[BEGIN PASSAGE TO READ]

Power Global

Power Global

Connect, learn, share, and engage with IBM Power.

 View Only
  • 1.  SRC daemon becomes inactive and does not respawn even after inittab entry

    Posted Sat June 28, 2025 03:57 PM

    Hi Team 

    We have been facing this weird reoccurring issue in one of our AIX 7.2 server (7200_05_04) , where first RMCdaemon stops then IBM.ConfigRM stops finally leading to an inactive srcmstr daemon,  which breaks all our sessions to the server leaving us with no option but to reboot the server after which the issue resolves , but the same issue re-occurs within 20-25 days . We have the entry in our /etc/inittab file for respawning srcmstr daemon , however it does not start automatically when this issue occurs .  We are still trying to figure out the root cause for this issue. I would request you to please share any suggestions or information incase you have ever faced a similar issue .

    Entry in /etc/inittab file :-

    srcmstr:23456789:respawn:/usr/sbin/srcmstr # System Resource Controller

    Error log :-


    DE84C4DB   0625103425 I O ConfigRM       IBM.ConfigRM daemon has started.
    A6DF45AA   0625103425 I O RMCdaemon      The daemon is started.
    3CACA614   0625103125 I O sys0           Partition boot reason.
    69350832   0625103125 T S SYSPROC        SYSTEM SHUTDOWN BY USER
    9DBCFDEE   0625103125 T O errdemon       ERROR LOGGING TURNED ON
    192AC071   0625102825 T O errdemon       ERROR LOGGING TURNED OFF
    447D3237   0625092825 I O ConfigRM       IBM.ConfigRM daemon has been stopped.
    A2D4EDC6   0625092825 I O RMCdaemon      The daemon is stopped.

    =====================

    LABEL:          RMCD_INFO_1_ST
    IDENTIFIER:     A2D4EDC6
     
    Date/Time:       Wed Jun 25 09:28:05 CDT 2025
    Sequence Number: 28481
    Machine Id:      XXXXX
    Node Id:         XXXXX
    Class:           O
    Type:            INFO
    WPAR:            Global
    Resource Name:   RMCdaemon
     
    Description
    The daemon is stopped.
     
    Probable Causes
    The Resource Monitoring and Control daemon is stopped.
     
    User Causes
    1. The stopsrc -s ctrmc command has been executed.
    2. The stopsrc -fs ctrmc command has been executed.
    3. The stopsrc -cs ctrmc command has been executed or
    the rmcctrl -k command has been executed.
     
            Recommended Actions
            Confirm that the daemon should be stopped.
     
    Detail Data
    DETECTING MODULE
    RSCT,rmcd.c,1.151.1.1,1337
    ERROR ID
    64rCpW0pR.Lc/XHV.8.cZ8....................

[END PASSAGE TO READ]

STATED TASK A:
According to the forum post, how many days after a reboot does the issue come back?
The forum post and the entries below are unrelated.

[BEGIN INFORMATION SUPPLIED]

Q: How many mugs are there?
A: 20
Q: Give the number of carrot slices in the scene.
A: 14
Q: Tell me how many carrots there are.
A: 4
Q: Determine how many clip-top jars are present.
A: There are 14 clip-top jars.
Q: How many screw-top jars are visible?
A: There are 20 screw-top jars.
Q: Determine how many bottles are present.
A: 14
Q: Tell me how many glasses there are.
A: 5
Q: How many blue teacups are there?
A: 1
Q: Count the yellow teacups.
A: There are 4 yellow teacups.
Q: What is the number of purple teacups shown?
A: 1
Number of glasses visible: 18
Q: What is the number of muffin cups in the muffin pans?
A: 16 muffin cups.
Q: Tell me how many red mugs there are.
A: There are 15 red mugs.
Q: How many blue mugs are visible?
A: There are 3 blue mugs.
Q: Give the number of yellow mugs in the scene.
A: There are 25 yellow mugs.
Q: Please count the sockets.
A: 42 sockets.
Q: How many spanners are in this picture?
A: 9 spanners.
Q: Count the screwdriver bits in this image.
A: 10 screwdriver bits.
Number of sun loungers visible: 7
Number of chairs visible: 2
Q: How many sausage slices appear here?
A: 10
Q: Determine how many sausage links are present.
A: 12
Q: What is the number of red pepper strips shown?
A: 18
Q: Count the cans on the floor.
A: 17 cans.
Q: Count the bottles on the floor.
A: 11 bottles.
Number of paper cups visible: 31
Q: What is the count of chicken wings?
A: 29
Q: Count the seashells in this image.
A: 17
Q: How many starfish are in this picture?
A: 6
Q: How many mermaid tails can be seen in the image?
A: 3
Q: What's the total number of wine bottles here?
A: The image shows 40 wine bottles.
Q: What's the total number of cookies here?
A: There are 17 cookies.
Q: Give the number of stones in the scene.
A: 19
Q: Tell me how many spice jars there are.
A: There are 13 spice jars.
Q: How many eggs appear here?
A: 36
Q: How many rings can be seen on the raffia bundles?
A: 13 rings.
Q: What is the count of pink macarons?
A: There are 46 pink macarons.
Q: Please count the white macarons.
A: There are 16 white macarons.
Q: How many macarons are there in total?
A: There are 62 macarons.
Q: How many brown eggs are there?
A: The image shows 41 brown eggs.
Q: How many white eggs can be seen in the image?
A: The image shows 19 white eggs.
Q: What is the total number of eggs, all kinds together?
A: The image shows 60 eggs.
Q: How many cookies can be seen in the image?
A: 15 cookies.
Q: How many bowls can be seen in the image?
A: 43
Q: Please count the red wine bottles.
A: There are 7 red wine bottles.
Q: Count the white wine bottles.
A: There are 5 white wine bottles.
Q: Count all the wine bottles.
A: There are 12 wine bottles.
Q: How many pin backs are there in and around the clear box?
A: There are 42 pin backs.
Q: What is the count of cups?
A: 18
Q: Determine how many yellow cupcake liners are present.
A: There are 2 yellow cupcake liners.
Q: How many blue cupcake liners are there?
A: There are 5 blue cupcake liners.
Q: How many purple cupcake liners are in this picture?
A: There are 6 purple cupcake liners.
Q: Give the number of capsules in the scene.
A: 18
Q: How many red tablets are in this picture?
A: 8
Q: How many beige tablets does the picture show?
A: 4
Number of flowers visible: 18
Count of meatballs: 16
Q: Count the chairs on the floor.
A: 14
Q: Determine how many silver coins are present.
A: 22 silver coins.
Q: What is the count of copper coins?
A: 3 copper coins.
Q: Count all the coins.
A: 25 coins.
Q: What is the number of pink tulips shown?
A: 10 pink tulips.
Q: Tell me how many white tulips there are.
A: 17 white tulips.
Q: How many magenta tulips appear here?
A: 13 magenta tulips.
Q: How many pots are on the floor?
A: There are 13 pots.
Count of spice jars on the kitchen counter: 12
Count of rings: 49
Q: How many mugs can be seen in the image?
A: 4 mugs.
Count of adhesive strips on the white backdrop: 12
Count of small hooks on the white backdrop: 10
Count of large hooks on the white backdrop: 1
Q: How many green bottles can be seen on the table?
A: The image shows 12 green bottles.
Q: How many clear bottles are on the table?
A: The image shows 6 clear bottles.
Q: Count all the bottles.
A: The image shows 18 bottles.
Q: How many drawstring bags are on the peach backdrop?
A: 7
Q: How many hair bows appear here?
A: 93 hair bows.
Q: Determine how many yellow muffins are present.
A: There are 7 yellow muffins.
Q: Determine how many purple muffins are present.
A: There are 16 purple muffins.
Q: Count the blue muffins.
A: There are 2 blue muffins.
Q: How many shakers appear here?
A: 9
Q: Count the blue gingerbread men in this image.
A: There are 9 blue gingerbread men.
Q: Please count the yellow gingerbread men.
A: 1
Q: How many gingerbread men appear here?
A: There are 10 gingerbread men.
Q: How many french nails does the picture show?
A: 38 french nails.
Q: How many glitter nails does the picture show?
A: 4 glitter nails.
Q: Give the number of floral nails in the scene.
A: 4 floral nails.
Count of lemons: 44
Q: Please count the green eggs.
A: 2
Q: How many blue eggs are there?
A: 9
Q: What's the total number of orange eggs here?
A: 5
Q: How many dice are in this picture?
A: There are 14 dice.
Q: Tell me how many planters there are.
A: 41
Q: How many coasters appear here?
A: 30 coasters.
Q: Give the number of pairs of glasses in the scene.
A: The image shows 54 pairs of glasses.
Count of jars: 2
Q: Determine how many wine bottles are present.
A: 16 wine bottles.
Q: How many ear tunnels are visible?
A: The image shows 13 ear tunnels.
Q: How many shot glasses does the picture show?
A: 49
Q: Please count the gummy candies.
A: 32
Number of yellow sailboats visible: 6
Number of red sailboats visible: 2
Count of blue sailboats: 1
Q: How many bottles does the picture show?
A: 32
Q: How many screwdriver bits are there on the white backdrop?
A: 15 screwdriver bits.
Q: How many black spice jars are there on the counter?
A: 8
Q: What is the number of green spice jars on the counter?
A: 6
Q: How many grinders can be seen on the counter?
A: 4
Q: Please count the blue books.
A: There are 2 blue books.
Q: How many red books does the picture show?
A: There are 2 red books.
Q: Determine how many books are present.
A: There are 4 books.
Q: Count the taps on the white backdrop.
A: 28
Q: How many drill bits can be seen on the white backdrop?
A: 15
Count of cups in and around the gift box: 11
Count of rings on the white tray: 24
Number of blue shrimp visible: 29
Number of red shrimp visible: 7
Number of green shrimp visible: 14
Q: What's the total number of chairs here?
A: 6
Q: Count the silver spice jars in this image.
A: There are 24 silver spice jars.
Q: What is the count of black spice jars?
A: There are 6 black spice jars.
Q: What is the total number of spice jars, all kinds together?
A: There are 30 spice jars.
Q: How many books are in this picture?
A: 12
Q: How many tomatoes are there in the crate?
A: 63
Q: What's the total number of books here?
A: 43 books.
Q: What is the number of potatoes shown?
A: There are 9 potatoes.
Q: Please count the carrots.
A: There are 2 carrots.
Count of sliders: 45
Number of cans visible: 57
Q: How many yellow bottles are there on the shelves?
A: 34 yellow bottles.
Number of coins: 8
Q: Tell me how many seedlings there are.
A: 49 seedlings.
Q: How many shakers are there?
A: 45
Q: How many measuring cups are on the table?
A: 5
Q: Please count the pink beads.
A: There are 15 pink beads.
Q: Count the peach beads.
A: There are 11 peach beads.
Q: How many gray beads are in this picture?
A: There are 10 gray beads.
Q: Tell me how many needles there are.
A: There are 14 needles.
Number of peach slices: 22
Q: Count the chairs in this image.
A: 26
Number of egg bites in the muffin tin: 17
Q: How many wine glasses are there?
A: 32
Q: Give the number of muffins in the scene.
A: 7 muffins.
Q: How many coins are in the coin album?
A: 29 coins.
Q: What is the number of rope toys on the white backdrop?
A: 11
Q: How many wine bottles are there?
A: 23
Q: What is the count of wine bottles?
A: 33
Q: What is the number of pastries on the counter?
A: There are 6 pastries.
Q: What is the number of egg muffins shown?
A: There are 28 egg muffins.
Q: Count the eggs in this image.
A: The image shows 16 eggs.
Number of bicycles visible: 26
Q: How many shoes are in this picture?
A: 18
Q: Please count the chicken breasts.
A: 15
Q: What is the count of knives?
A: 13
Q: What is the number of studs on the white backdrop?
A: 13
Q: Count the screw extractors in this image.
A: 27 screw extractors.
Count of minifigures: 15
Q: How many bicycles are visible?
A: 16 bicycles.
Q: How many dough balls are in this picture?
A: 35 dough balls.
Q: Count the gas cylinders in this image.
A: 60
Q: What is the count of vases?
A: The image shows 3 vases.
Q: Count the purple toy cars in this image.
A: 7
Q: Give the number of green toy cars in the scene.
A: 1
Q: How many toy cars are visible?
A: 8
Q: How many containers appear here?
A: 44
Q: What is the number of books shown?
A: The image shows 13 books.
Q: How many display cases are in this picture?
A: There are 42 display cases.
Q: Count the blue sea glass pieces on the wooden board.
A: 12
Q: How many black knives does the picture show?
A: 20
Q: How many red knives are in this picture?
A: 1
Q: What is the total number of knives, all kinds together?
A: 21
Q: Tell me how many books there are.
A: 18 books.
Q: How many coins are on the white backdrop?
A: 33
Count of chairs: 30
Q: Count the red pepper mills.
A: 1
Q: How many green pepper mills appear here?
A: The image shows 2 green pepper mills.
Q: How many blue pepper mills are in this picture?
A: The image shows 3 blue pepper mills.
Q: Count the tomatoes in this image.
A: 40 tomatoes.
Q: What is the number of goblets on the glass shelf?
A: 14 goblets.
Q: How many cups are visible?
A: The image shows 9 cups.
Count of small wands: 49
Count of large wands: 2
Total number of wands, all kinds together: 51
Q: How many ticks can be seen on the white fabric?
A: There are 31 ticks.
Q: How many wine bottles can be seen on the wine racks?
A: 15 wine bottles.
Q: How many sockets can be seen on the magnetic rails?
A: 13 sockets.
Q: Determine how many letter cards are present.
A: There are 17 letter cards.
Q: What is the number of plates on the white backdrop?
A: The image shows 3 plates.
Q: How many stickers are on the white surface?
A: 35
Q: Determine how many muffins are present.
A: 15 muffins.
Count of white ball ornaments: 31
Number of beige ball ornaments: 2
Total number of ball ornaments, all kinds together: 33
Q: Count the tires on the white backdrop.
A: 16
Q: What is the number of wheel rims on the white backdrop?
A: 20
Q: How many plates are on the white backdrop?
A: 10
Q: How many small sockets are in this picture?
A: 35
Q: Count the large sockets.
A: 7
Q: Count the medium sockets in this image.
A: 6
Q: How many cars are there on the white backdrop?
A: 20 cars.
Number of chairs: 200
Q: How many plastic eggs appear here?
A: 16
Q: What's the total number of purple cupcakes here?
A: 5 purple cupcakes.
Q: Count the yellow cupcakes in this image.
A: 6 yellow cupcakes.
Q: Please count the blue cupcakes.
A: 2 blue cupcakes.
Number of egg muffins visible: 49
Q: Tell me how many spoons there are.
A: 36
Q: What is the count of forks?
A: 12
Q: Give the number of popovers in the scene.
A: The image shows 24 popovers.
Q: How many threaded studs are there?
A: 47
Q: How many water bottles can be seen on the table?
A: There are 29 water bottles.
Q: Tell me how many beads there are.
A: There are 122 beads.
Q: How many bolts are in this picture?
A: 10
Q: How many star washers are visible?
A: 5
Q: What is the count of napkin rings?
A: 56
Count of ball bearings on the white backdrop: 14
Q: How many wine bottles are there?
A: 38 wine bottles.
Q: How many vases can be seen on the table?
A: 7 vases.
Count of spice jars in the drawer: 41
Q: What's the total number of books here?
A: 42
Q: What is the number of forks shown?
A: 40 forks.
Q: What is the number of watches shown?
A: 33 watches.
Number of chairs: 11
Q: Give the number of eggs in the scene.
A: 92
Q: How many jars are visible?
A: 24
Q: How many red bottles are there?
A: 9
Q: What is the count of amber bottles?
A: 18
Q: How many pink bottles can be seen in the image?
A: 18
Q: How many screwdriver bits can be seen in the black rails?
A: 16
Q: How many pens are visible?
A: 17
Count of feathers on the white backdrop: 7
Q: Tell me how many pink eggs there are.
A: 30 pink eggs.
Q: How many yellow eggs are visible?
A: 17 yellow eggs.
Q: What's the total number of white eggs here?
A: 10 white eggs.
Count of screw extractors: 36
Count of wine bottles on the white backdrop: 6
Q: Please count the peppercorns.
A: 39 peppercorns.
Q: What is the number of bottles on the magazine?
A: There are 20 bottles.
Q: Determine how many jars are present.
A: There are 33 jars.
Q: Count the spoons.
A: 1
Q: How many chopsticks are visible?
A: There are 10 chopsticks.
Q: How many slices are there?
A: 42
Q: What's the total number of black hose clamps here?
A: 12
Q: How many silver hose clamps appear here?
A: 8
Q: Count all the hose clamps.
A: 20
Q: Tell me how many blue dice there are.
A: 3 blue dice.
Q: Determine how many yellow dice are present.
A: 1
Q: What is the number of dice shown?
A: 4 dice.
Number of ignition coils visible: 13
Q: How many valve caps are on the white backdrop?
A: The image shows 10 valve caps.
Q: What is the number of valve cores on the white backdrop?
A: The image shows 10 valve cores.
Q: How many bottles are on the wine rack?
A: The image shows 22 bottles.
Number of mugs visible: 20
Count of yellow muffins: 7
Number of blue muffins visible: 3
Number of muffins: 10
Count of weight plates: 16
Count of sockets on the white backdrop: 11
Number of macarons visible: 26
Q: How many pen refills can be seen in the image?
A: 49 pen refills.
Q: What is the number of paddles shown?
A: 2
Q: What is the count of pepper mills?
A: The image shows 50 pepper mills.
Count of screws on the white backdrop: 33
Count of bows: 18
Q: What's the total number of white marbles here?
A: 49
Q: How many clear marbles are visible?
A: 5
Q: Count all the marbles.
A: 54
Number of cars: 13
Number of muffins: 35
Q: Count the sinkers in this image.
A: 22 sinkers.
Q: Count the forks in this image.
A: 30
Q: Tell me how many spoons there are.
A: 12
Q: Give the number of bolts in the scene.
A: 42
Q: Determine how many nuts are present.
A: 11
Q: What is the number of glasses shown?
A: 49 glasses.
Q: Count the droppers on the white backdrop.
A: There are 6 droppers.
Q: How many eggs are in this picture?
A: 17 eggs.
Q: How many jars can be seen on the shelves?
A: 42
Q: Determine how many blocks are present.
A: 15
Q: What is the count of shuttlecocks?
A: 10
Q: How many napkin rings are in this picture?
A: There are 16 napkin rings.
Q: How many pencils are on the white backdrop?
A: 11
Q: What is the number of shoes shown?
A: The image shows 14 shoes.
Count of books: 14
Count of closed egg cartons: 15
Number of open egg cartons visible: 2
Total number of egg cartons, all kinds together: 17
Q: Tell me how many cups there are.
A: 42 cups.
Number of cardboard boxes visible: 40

[END INFORMATION SUPPLIED]

STATED TASK B:
Rename "jars" to "containers" in the entries from their first line through the line containing "Number of glasses visible: 18", inclusive, and give only those lines, otherwise unchanged.

FINAL RESULT A:
It comes back within 20-25 days.

FINAL RESULT B:
Q: How many mugs are there?
A: 20
Q: Give the number of carrot slices in the scene.
A: 14
Q: Tell me how many carrots there are.
A: 4
Q: Determine how many clip-top containers are present.
A: There are 14 clip-top containers.
Q: How many screw-top containers are visible?
A: There are 20 screw-top containers.
Q: Determine how many bottles are present.
A: 14
Q: Tell me how many glasses there are.
A: 5
Q: How many blue teacups are there?
A: 1
Q: Count the yellow teacups.
A: There are 4 yellow teacups.
Q: What is the number of purple teacups shown?
A: 1
Number of glasses visible: 18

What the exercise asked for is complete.